GIVEN DATA »
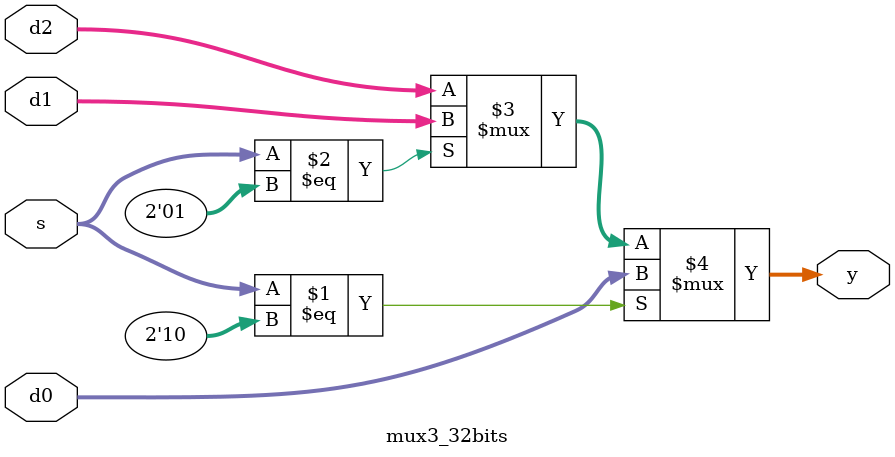
<source format=v>
module mux3_32bits(y, d0, d1, d2, s);
	input [31:0] d0, d1, d2; //input d0, d1, d2 
	input [1:0] s; 			 //selection
	output [31:0] y; 			 //output y
	
	//2'b00 : d2
	//2'b01 : d1
	//2'b10 : d0
	assign y = (s == 2'b10) ? d0 : ((s == 2'b01) ? d1 : d2);
endmodule 

</source>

WHAT IS NEEDED » Copy the lines from the one with "input [1:0] s;" through the last line of the material above, exactly as they are and with no others.

EXPECTED ANSWER »
	input [1:0] s; 			 //selection
	output [31:0] y; 			 //output y
	
	//2'b00 : d2
	//2'b01 : d1
	//2'b10 : d0
	assign y = (s == 2'b10) ? d0 : ((s == 2'b01) ? d1 : d2);
endmodule 

</source>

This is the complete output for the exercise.